EXCERPT PROVIDED
== == ==

The authors’ purpose is to introduce the concept of programming concurrent lightweight processes using the Windows NT thread interface. Many well-known operating systems concepts are explained. Programming examples for some problems are given, including producer-consumer, bounded buffer, reader-writer, dining philosophers, a credit account, a game, quicksort, search tree, string match, sieve of  Eratosthenes  for prime numbers, and maintenance of a phone directory.

Chapter 1 is an introduction. Chapter 2 presents some aspects of the Windows NT thread interface, namely processes and threads, states, thread management operations, context switches, priorities, scheduling, and synchronization objects. Chapter 3 discusses synchronization with mutexes, critical sections, semaphores, and events. Chapters 4 and 5 discuss monitors. Chapter 6 covers system deadlocks and how they are handled with detection and recovery, prevention, or avoidance. In chapter 7, operating structures and different kinds of threads are sketched. Some programming models are compared in chapter 8, which discusses how concurrent programs can be organized through the various concepts of workgroup, WorkCrew, manager-worker, deferred computation, and pipeline. Chapter 9 explores the use of threads in a distributed application with client and server. The chapters include bibliographic notes, exercises, and references. An appendix presents a WorkCrew implementation, and there is an index.

== == ==

SUPPLIED INFORMATION
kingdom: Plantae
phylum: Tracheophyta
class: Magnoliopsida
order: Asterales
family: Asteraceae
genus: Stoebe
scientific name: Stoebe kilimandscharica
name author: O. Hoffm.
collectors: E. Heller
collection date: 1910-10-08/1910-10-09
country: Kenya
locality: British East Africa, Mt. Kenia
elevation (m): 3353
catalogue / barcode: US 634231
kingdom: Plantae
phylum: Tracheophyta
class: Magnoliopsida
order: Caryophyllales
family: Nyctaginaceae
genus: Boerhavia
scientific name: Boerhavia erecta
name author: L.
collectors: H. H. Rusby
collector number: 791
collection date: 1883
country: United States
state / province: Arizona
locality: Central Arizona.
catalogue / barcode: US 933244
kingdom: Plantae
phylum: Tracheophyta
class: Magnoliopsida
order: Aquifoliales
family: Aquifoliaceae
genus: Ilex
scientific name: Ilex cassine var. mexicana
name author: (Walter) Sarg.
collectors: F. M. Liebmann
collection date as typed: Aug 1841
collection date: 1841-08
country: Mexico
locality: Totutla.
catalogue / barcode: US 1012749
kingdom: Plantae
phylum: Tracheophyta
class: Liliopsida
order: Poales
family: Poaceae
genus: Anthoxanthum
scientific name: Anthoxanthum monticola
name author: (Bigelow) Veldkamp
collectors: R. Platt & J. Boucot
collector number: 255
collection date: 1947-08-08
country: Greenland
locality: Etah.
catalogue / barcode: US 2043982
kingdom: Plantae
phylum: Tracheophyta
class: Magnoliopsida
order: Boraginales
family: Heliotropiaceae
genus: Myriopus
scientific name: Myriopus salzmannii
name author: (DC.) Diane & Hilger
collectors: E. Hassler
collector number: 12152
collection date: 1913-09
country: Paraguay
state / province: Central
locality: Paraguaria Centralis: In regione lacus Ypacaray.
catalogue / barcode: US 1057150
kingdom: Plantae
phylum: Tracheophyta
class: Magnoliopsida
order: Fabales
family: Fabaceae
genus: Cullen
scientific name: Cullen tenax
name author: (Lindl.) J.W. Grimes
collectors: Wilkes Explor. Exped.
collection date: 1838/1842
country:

== == ==

WHAT YOU NEED TO DO
**1)** Please return the passage on Windows NT threads word for word, starting at "The authors’ purpose" and ending at "a phone directory.".
**2)** In the passage on Windows NT threads, what does the appendix present?

REPLIES
**1)**
The authors’ purpose is to introduce the concept of programming concurrent lightweight processes using the Windows NT thread interface. Many well-known operating systems concepts are explained. Programming examples for some problems are given, including producer-consumer, bounded buffer, reader-writer, dining philosophers, a credit account, a game, quicksort, search tree, string match, sieve of  Eratosthenes  for prime numbers, and maintenance of a phone directory.

**2)** A WorkCrew implementation.